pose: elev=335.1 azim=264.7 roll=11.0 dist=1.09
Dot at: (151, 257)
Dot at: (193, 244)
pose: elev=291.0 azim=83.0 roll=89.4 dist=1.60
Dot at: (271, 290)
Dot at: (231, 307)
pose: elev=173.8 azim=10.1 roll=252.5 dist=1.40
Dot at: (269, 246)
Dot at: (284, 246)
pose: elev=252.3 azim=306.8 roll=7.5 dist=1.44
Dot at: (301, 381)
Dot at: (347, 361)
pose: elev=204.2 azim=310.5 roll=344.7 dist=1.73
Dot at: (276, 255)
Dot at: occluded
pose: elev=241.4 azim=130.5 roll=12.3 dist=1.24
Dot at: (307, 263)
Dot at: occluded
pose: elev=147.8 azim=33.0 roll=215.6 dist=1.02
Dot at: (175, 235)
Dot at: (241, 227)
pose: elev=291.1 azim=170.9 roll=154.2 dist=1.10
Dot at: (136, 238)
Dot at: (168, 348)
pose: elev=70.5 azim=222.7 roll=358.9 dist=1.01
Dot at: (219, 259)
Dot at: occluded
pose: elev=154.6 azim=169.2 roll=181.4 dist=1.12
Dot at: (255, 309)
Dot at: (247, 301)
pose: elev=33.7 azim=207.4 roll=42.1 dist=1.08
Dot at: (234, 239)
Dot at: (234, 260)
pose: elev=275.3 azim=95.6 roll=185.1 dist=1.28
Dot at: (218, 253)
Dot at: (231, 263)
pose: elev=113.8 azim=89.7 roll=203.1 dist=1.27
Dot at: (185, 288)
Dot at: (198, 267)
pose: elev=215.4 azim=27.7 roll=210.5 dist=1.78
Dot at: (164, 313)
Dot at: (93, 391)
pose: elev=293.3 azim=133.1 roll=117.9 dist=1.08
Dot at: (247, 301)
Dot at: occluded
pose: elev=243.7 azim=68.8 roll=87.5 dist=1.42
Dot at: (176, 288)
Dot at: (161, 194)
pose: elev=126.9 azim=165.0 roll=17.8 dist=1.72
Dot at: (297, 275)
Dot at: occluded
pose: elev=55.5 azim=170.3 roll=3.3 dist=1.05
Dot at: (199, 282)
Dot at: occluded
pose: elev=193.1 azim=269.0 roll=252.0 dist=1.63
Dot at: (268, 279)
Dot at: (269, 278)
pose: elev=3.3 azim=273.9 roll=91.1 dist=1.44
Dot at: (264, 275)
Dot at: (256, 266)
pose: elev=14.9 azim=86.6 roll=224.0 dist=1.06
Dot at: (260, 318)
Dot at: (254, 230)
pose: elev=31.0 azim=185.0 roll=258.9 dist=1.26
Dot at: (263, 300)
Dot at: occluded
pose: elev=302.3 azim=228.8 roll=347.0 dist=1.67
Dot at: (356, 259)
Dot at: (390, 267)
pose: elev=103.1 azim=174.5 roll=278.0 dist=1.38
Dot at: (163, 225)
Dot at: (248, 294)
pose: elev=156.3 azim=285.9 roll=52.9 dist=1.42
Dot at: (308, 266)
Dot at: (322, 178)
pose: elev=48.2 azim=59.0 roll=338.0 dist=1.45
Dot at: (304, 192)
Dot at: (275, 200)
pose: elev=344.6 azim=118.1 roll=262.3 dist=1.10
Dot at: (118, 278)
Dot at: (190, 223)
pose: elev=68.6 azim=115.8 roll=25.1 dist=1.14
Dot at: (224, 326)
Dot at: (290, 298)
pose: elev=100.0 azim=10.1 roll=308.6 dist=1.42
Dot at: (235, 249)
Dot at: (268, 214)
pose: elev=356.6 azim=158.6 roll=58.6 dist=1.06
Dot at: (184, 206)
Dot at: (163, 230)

To do
Copy out the items word for word, from the line containing "pose: elev=31.0 azim=185.0" through the last line of the items, including both of those lines.

Output below
pose: elev=31.0 azim=185.0 roll=258.9 dist=1.26
Dot at: (263, 300)
Dot at: occluded
pose: elev=302.3 azim=228.8 roll=347.0 dist=1.67
Dot at: (356, 259)
Dot at: (390, 267)
pose: elev=103.1 azim=174.5 roll=278.0 dist=1.38
Dot at: (163, 225)
Dot at: (248, 294)
pose: elev=156.3 azim=285.9 roll=52.9 dist=1.42
Dot at: (308, 266)
Dot at: (322, 178)
pose: elev=48.2 azim=59.0 roll=338.0 dist=1.45
Dot at: (304, 192)
Dot at: (275, 200)
pose: elev=344.6 azim=118.1 roll=262.3 dist=1.10
Dot at: (118, 278)
Dot at: (190, 223)
pose: elev=68.6 azim=115.8 roll=25.1 dist=1.14
Dot at: (224, 326)
Dot at: (290, 298)
pose: elev=100.0 azim=10.1 roll=308.6 dist=1.42
Dot at: (235, 249)
Dot at: (268, 214)
pose: elev=356.6 azim=158.6 roll=58.6 dist=1.06
Dot at: (184, 206)
Dot at: (163, 230)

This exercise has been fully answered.